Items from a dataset
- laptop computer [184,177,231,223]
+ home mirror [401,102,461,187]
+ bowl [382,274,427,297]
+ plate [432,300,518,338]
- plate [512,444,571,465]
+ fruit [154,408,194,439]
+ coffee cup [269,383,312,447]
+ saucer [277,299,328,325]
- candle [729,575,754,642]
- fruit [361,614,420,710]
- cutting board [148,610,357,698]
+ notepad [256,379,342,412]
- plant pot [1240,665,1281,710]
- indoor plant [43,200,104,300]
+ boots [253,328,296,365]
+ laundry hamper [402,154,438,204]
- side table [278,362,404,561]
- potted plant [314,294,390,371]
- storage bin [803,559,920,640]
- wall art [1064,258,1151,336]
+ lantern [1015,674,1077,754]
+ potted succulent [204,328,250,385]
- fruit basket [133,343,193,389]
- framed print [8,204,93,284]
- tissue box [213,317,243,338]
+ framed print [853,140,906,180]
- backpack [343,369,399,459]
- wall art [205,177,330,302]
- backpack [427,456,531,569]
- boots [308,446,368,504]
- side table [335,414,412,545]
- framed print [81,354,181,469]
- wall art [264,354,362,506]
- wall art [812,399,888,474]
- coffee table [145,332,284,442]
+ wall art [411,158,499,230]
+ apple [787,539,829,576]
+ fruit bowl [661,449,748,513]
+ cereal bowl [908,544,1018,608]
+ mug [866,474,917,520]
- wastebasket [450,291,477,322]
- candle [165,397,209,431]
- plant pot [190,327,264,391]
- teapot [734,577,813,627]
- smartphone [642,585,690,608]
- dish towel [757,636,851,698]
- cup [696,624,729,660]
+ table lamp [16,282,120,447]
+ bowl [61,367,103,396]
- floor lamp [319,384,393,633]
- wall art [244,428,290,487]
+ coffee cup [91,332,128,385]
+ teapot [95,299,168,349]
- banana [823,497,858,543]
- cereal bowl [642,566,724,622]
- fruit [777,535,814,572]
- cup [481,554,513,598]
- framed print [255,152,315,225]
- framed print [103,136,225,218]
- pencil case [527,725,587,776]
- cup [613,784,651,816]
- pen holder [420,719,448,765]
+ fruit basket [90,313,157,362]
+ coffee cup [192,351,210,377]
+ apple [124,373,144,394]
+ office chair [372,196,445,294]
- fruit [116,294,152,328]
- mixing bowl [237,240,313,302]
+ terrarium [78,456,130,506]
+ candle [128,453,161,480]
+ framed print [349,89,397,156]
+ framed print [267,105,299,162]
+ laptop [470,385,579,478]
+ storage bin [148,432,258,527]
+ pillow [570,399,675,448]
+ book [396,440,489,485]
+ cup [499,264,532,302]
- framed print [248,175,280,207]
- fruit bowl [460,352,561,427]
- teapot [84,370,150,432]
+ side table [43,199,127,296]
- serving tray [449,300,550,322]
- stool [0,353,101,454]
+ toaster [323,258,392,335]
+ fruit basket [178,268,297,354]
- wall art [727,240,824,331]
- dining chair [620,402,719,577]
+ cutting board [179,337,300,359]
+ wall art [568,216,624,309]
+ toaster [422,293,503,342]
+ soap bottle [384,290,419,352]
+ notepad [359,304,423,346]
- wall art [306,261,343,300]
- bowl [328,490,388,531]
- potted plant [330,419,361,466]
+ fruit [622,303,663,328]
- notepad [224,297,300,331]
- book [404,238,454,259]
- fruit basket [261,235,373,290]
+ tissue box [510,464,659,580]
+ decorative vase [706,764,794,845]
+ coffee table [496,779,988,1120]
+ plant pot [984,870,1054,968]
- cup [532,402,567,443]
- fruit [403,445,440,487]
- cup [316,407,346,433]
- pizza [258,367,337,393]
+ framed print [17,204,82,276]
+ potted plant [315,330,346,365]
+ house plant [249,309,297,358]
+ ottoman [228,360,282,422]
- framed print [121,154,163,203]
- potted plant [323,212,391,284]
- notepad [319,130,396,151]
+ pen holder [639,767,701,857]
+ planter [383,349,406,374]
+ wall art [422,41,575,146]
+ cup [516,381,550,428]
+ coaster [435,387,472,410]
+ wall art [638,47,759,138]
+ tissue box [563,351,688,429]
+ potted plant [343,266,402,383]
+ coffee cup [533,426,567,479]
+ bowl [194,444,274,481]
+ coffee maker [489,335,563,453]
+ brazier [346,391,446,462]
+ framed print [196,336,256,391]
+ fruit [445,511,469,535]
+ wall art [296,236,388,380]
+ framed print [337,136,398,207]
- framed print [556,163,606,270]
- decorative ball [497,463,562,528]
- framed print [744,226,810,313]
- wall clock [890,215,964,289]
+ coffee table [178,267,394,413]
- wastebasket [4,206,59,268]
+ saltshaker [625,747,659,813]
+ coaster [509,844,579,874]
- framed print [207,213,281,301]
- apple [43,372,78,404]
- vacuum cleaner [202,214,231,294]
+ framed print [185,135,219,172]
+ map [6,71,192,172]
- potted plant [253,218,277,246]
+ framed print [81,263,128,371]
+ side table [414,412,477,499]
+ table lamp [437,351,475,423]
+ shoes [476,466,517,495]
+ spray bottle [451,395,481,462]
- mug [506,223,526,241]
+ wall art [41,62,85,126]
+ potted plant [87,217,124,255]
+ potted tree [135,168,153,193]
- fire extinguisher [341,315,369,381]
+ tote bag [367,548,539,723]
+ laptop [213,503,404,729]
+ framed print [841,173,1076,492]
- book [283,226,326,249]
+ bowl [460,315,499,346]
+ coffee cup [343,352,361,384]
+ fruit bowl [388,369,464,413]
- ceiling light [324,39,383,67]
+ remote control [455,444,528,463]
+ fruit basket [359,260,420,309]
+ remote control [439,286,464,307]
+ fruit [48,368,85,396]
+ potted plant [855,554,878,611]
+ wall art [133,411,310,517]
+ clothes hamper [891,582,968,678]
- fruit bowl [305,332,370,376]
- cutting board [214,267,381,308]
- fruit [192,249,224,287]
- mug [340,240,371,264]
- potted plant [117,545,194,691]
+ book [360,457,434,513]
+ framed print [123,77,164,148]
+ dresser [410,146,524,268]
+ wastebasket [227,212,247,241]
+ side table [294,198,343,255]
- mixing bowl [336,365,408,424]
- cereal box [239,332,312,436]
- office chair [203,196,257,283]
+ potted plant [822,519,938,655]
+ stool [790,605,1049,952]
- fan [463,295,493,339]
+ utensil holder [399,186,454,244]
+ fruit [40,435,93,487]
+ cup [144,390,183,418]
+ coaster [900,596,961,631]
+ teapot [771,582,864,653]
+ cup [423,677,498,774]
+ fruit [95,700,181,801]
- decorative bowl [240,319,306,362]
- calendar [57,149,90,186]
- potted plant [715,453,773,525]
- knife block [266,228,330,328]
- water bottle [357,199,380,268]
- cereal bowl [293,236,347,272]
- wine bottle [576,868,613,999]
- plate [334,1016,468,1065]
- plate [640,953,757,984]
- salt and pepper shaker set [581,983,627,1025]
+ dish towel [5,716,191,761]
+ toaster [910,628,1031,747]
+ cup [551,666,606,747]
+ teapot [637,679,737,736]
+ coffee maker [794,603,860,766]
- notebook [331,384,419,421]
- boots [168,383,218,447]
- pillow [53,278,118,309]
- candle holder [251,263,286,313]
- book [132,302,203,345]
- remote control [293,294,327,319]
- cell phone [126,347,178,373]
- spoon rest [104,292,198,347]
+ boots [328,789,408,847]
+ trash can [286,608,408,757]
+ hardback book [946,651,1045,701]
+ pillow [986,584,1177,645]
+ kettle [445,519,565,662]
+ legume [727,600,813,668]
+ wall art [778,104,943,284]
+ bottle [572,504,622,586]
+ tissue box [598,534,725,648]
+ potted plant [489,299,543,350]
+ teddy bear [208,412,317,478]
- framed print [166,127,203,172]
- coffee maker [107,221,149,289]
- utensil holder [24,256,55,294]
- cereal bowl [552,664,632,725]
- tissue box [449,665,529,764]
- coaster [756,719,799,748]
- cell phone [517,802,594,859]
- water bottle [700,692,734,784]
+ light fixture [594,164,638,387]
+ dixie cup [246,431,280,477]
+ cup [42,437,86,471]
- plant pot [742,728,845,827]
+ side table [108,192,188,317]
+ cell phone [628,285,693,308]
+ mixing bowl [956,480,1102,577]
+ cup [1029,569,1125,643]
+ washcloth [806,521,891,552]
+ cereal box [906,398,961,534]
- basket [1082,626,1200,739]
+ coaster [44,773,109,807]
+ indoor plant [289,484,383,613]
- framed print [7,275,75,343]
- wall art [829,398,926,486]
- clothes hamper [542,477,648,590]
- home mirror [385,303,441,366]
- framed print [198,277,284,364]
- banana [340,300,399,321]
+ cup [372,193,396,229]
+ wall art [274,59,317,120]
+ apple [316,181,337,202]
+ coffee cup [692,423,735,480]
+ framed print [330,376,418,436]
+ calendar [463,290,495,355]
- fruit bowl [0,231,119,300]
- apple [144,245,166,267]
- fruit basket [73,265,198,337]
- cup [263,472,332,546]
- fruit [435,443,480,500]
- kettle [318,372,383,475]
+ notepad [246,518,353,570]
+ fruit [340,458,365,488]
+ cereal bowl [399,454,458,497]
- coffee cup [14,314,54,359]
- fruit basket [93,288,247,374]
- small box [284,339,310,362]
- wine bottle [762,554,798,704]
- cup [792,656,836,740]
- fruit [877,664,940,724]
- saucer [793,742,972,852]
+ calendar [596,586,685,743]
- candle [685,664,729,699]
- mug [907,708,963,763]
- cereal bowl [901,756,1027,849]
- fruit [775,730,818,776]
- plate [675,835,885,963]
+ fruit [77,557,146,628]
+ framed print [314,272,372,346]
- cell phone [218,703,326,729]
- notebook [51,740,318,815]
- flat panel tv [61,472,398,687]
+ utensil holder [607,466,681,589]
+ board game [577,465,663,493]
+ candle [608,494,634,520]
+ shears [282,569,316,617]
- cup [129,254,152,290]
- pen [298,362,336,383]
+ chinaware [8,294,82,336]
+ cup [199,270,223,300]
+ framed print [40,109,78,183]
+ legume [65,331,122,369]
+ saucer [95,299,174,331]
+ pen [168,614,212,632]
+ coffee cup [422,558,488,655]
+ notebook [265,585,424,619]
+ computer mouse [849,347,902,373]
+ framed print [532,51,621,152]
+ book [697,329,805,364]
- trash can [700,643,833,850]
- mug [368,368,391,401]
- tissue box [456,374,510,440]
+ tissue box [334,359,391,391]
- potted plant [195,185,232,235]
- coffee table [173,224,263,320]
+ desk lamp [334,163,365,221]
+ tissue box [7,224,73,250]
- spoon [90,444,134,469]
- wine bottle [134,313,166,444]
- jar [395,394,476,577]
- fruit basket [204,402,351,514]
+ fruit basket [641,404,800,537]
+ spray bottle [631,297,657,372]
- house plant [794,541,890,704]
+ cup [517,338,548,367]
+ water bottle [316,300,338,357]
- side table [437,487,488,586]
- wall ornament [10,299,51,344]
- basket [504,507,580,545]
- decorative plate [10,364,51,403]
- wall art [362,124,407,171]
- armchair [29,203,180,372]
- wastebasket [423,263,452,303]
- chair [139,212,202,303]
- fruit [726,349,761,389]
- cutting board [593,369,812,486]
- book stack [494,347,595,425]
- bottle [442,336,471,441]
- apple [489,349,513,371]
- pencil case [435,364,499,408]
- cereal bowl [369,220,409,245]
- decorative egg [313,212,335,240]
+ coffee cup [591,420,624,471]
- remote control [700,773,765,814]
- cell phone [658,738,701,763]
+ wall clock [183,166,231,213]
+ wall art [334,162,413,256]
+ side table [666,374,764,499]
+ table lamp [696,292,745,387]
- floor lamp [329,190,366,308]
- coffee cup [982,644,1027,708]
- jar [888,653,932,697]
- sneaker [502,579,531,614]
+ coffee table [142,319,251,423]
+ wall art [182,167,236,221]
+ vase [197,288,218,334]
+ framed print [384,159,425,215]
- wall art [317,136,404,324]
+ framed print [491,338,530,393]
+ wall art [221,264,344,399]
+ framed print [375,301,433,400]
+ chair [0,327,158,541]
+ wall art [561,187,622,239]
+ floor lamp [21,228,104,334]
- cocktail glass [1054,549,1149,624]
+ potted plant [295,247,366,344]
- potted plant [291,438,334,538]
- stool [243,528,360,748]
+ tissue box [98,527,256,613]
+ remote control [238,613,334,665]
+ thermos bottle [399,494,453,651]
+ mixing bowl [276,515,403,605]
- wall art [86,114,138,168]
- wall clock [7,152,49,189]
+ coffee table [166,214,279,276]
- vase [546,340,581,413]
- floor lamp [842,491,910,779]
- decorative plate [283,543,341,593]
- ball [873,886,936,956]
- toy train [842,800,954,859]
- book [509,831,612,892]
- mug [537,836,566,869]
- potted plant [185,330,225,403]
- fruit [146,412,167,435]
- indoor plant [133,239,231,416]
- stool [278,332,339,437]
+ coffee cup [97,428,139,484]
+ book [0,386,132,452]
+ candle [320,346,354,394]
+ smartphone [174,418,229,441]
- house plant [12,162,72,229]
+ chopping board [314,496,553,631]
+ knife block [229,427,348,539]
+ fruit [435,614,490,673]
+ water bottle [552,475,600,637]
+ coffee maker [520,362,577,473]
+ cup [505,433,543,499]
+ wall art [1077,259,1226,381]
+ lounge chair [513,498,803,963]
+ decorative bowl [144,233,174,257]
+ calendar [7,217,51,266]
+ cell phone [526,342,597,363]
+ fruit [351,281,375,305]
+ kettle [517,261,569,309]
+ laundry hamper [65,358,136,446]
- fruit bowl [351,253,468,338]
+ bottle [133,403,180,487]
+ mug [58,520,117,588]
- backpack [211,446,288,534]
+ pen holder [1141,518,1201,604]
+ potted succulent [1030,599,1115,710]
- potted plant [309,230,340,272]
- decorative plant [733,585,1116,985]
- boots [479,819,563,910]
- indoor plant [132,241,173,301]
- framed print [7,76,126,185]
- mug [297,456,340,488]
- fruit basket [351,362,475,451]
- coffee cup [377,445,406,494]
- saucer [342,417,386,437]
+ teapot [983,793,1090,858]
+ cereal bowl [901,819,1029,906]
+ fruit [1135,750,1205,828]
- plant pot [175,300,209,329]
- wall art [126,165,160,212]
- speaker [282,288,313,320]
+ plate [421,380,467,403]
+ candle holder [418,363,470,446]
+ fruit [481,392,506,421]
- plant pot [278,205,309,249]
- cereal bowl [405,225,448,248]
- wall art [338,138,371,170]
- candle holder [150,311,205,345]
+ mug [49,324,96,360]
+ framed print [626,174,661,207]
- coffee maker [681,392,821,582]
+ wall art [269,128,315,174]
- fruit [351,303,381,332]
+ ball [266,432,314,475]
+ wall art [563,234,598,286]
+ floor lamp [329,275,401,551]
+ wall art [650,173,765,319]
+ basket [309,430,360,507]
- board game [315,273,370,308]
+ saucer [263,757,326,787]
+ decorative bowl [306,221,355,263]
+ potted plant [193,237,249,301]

Action item: Scan the records above for the lines holding "cereal bowl [399,454,458,497]" and "- wall ornament [10,299,51,344]". Transcribe those two and every line between them word for word, and no others.

Result of the task:
+ cereal bowl [399,454,458,497]
- coffee cup [14,314,54,359]
- fruit basket [93,288,247,374]
- small box [284,339,310,362]
- wine bottle [762,554,798,704]
- cup [792,656,836,740]
- fruit [877,664,940,724]
- saucer [793,742,972,852]
+ calendar [596,586,685,743]
- candle [685,664,729,699]
- mug [907,708,963,763]
- cereal bowl [901,756,1027,849]
- fruit [775,730,818,776]
- plate [675,835,885,963]
+ fruit [77,557,146,628]
+ framed print [314,272,372,346]
- cell phone [218,703,326,729]
- notebook [51,740,318,815]
- flat panel tv [61,472,398,687]
+ utensil holder [607,466,681,589]
+ board game [577,465,663,493]
+ candle [608,494,634,520]
+ shears [282,569,316,617]
- cup [129,254,152,290]
- pen [298,362,336,383]
+ chinaware [8,294,82,336]
+ cup [199,270,223,300]
+ framed print [40,109,78,183]
+ legume [65,331,122,369]
+ saucer [95,299,174,331]
+ pen [168,614,212,632]
+ coffee cup [422,558,488,655]
+ notebook [265,585,424,619]
+ computer mouse [849,347,902,373]
+ framed print [532,51,621,152]
+ book [697,329,805,364]
- trash can [700,643,833,850]
- mug [368,368,391,401]
- tissue box [456,374,510,440]
+ tissue box [334,359,391,391]
- potted plant [195,185,232,235]
- coffee table [173,224,263,320]
+ desk lamp [334,163,365,221]
+ tissue box [7,224,73,250]
- spoon [90,444,134,469]
- wine bottle [134,313,166,444]
- jar [395,394,476,577]
- fruit basket [204,402,351,514]
+ fruit basket [641,404,800,537]
+ spray bottle [631,297,657,372]
- house plant [794,541,890,704]
+ cup [517,338,548,367]
+ water bottle [316,300,338,357]
- side table [437,487,488,586]
- wall ornament [10,299,51,344]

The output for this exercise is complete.